Materials and reagents

The aniline monomer and sodium hydroxide were procured from Acros organics and subsequently distilled. Bismuth nitrate and zinc nitrate were supplied by Saen Chemistry Technology Co., Ltd., based in Shanghai, China. For this study, chloroform solvents from Sigma and Benzyl peroxide (BPO) procured from Macklin Biochemical Co., Ltd, also in Shanghai, China, were used.

Synthesis of Bi-doped ZnO

For the synthesis of Bi-doped ZnO, the molar solution of bismuth nitrate 0.0125 M was used as a dopant, and zinc nitrate 0.125 M and sodium hydroxide 0.25 M were prepared in separate beakers. After the preparation of the molar solution separately, this solution was intermixed and kept on stirring for 2 h. After the completion of stirring time, the solution was removed from the stirring and kept undisturbed for 24 h. The solution was filtered to separate the precipitate from the solution and kept for drying in the oven. The powder obtained was kept for the calcination for a temperature range of 500–2 h. The synthesized product is bismuth-doped zinc oxide [16,17,18].

Synthesis of PANI, PANI-ZnO, PANI-Bi2O3, and PANI-Bi-ZnO

The pristine PANI was prepared by using the inverse emulsion polymerization method.
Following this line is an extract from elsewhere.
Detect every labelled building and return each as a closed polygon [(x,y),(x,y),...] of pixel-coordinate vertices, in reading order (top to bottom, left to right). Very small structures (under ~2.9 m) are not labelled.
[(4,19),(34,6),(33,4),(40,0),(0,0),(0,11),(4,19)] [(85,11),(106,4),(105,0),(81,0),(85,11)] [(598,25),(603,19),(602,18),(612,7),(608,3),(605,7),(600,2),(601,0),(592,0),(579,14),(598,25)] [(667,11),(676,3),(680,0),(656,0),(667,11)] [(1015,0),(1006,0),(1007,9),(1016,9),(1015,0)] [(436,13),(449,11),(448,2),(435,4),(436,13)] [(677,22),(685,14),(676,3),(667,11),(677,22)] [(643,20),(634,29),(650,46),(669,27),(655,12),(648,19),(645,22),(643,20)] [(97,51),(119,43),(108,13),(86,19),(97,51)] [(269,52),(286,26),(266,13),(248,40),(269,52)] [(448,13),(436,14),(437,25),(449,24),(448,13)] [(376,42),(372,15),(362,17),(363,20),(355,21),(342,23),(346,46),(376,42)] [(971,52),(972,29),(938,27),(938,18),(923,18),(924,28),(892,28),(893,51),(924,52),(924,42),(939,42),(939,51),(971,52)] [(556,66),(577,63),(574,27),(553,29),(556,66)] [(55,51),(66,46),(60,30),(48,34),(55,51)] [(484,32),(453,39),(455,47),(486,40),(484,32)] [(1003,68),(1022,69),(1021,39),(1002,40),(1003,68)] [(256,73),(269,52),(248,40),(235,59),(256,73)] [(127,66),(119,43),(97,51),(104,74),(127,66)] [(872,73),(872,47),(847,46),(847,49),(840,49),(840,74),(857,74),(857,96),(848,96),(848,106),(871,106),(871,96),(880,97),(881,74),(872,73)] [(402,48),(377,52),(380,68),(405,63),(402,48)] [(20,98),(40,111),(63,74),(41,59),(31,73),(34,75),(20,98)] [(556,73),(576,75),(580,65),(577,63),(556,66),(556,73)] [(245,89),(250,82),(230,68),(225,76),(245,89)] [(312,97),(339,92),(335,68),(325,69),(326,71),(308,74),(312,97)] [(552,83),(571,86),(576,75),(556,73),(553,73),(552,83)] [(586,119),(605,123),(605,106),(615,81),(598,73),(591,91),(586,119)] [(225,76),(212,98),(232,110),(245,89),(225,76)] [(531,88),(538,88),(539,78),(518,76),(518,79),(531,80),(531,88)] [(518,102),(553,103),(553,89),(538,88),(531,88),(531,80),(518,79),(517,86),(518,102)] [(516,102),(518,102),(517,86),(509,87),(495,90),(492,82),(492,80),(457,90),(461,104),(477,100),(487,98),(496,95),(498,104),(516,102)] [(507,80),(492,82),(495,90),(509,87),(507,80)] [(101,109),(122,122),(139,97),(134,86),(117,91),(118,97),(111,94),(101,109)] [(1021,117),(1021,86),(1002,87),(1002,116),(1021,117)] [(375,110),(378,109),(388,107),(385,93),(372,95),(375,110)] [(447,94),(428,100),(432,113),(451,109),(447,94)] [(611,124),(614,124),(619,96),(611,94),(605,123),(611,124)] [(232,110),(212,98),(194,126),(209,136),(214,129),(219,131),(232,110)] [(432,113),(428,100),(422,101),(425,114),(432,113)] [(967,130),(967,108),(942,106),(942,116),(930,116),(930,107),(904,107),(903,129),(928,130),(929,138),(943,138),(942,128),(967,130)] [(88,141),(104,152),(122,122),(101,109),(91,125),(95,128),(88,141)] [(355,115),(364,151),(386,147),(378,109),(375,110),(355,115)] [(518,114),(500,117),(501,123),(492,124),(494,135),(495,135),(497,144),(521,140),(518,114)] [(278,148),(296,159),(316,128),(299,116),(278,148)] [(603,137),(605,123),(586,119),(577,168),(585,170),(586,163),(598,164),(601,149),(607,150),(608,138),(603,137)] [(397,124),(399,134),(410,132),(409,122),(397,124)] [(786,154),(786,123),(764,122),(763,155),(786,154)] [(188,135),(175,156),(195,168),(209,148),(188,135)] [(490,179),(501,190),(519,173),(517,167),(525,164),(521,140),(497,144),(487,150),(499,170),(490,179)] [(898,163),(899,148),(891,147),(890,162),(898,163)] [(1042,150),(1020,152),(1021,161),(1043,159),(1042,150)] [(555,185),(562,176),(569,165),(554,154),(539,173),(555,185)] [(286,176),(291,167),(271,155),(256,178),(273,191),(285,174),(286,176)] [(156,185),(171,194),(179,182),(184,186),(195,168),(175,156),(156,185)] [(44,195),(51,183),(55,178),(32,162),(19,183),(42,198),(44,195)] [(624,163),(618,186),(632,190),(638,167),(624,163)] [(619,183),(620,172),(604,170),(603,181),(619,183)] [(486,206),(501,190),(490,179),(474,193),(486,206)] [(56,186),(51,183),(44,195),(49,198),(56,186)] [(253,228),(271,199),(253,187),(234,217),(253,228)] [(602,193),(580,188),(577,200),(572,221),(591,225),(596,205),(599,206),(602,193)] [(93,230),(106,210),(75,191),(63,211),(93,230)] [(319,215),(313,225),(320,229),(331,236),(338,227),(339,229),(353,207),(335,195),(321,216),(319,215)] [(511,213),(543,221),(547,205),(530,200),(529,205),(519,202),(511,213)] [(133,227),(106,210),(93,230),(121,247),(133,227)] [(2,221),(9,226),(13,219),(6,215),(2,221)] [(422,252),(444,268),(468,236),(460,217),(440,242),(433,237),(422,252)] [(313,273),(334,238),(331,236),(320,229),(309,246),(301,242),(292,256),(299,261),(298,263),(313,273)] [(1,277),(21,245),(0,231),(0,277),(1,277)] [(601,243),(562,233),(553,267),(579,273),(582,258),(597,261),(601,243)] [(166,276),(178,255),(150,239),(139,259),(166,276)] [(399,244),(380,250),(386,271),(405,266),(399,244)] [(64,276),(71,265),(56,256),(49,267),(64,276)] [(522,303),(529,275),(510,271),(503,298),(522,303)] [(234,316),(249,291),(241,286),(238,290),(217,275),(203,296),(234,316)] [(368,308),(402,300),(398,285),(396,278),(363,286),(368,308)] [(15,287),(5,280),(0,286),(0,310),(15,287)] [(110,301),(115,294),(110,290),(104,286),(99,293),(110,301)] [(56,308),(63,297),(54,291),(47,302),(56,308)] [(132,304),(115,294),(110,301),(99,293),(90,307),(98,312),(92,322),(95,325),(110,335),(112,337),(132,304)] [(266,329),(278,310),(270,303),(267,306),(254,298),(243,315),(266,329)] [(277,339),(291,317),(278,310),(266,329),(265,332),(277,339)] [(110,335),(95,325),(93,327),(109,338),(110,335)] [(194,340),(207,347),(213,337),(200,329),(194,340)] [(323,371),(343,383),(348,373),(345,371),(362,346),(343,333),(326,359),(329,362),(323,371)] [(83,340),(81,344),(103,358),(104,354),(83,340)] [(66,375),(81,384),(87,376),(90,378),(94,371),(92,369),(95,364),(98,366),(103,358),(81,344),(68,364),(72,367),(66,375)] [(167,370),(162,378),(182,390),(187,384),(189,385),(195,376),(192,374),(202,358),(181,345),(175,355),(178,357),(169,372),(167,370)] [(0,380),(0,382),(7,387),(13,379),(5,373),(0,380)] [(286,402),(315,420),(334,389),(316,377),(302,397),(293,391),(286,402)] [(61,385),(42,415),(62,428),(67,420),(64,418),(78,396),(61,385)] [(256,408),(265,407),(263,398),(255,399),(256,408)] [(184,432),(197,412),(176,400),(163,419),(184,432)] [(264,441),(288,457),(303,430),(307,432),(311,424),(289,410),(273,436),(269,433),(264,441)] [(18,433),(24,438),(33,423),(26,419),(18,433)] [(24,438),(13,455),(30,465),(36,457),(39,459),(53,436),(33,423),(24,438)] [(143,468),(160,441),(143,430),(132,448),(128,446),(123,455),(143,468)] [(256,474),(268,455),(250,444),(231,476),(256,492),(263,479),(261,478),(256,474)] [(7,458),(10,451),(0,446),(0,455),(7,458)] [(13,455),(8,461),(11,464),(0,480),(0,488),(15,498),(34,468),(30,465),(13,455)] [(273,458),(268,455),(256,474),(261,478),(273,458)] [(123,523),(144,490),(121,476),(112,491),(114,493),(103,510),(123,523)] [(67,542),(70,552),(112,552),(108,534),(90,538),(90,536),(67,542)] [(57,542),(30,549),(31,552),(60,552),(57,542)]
In the current experiment, toluene (25 mL) was taken in the 100-mL flask and was used to dissolve the benzoyl peroxide (BPO), and the solution was placed on the stirrer. To this solution in the round bottom flask, the addition of 2-propanol (5 mL) and the dodecyl benzene sulfonic acid (DBSA) in a quantity of 0.2 mL were added, and also, the aniline monomer was added in the ratio of 0.2 mL. After a few seconds, 5 mL of de-ionized water was poured into the solution and was kept undisturbed for 24 h. After 24 h, the solution was transferred to the separating funnel followed by distilled water and secondly by the addition of acetone for the washing. The obtained product was placed in the petri dish and dried in the oven.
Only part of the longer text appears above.